#### Records for processing:
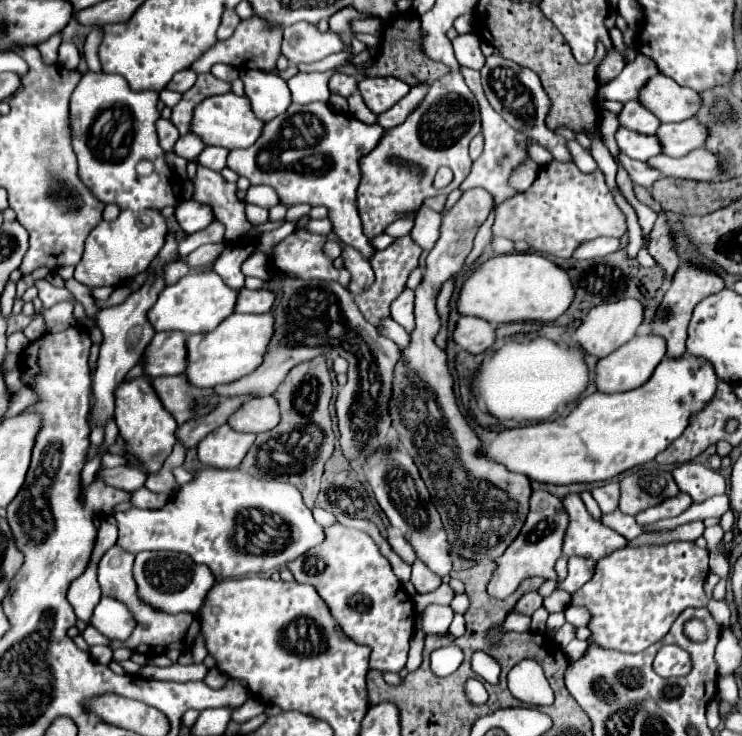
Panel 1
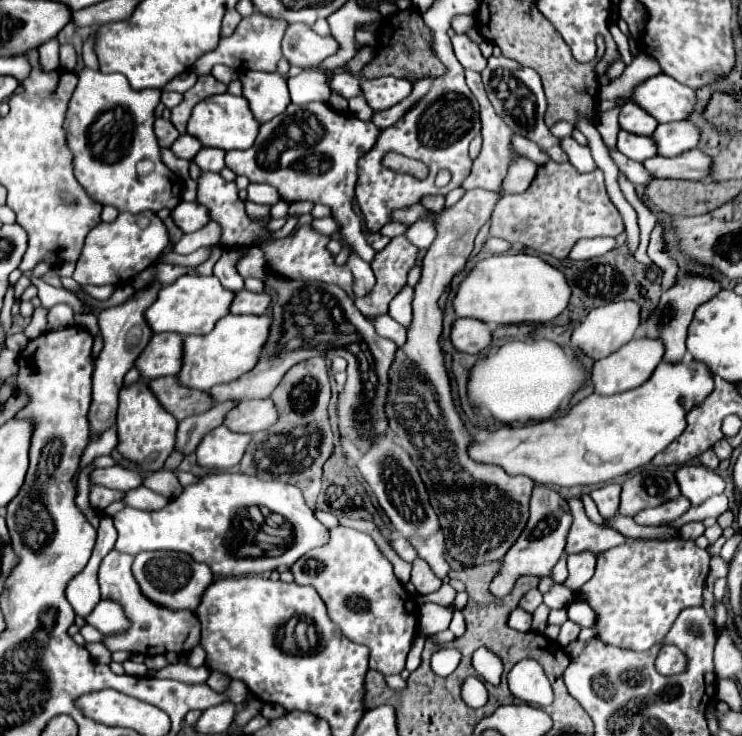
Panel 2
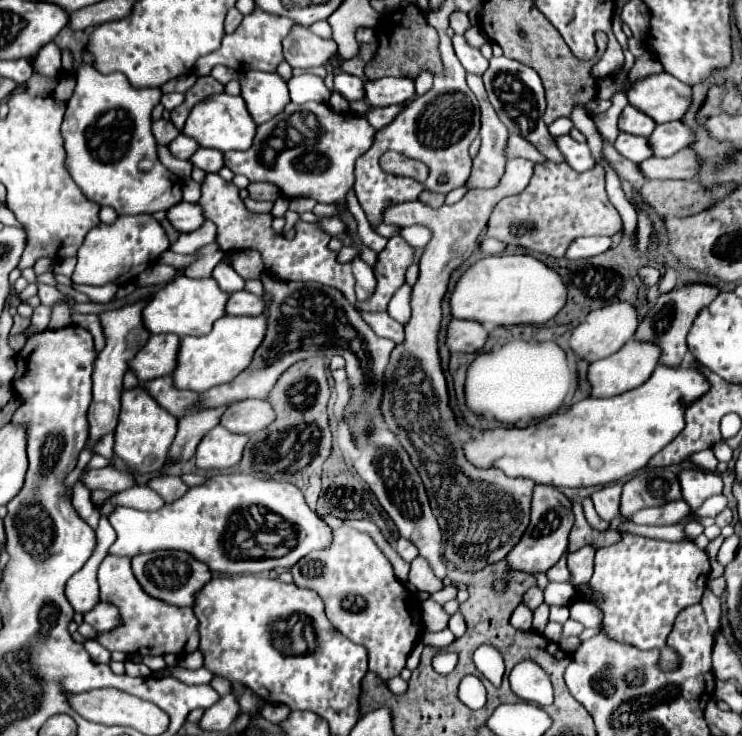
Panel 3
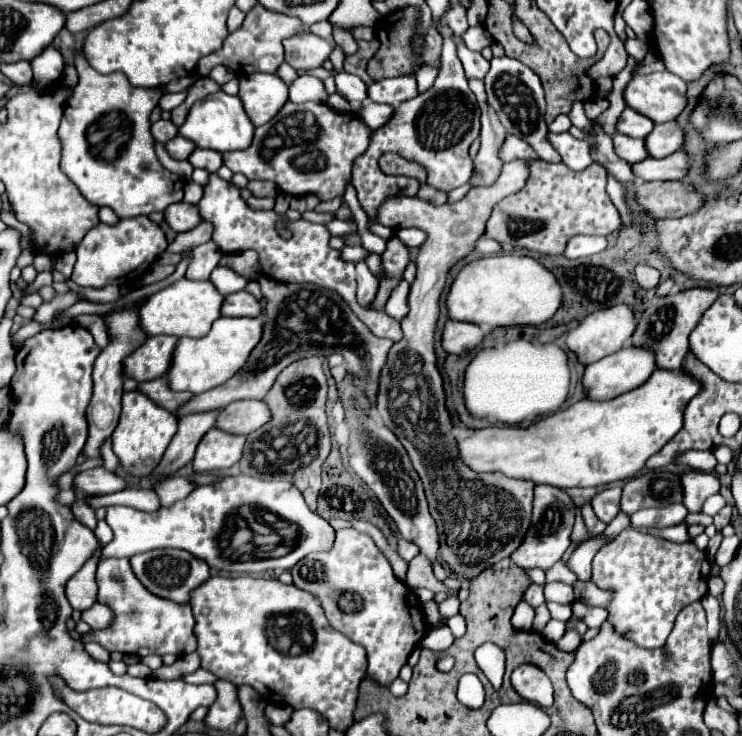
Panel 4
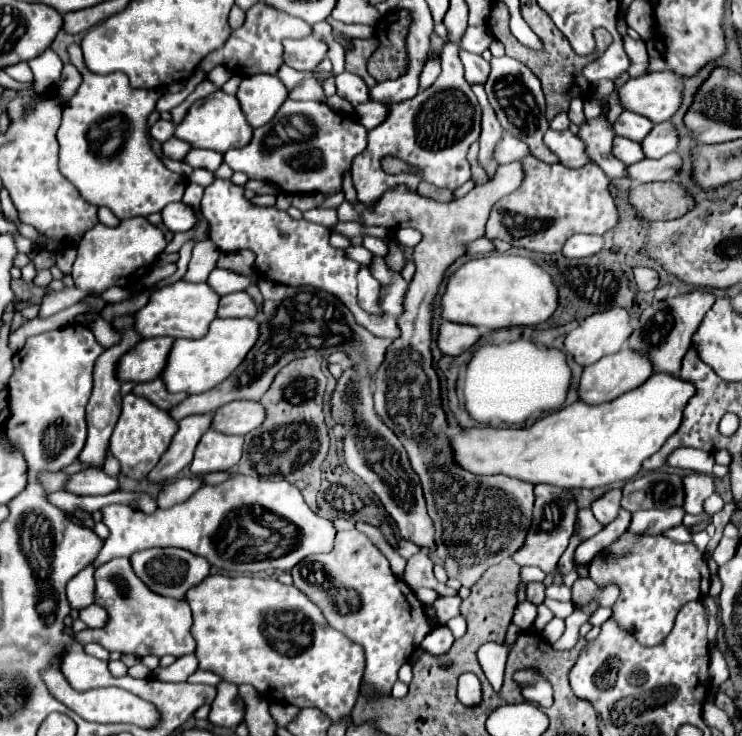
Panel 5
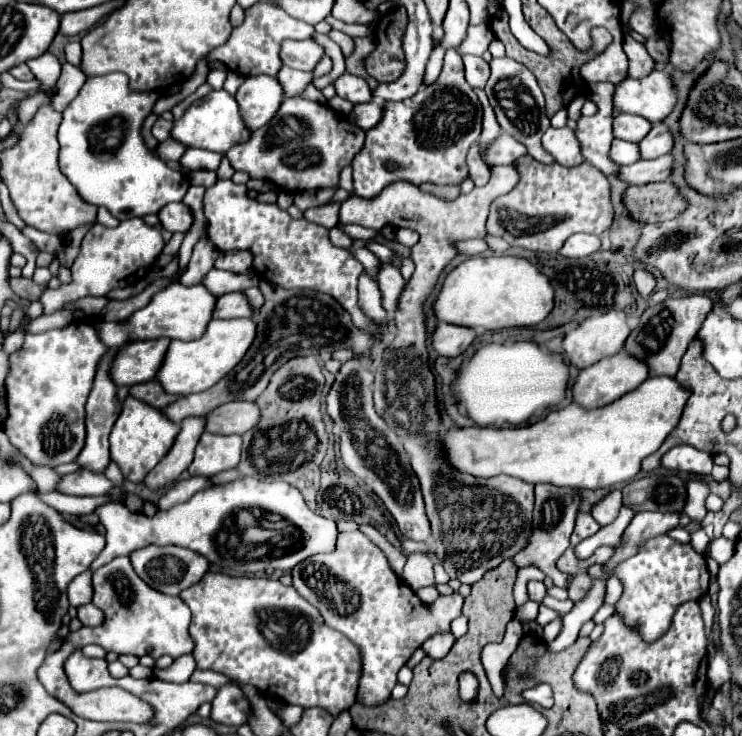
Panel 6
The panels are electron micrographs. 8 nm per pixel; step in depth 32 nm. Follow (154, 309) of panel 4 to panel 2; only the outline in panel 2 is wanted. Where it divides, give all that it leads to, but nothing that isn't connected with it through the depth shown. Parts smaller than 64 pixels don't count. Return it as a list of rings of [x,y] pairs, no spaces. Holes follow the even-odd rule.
[[[186,274],[158,292],[156,302],[146,310],[146,320],[154,332],[178,332],[182,336],[208,334],[212,332],[212,328],[220,318],[230,314],[232,300],[234,292],[224,288],[214,274],[210,276]]]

#### Work task:
Give every entry back unchanged, with no pictures.

#### Output of the task:
Panel 1
Panel 2
Panel 3
Panel 4
Panel 5
Panel 6
The panels are electron micrographs. 8 nm per pixel; step in depth 32 nm. Follow (154, 309) of panel 4 to panel 2; only the outline in panel 2 is wanted. Where it divides, give all that it leads to, but nothing that isn't connected with it through the depth shown. Parts smaller than 64 pixels don't count. Return it as a list of rings of [x,y] pairs, no spaces. Holes follow the even-odd rule.
[[[186,274],[158,292],[156,302],[146,310],[146,320],[154,332],[178,332],[182,336],[208,334],[212,332],[212,328],[220,318],[230,314],[232,300],[234,292],[224,288],[214,274],[210,276]]]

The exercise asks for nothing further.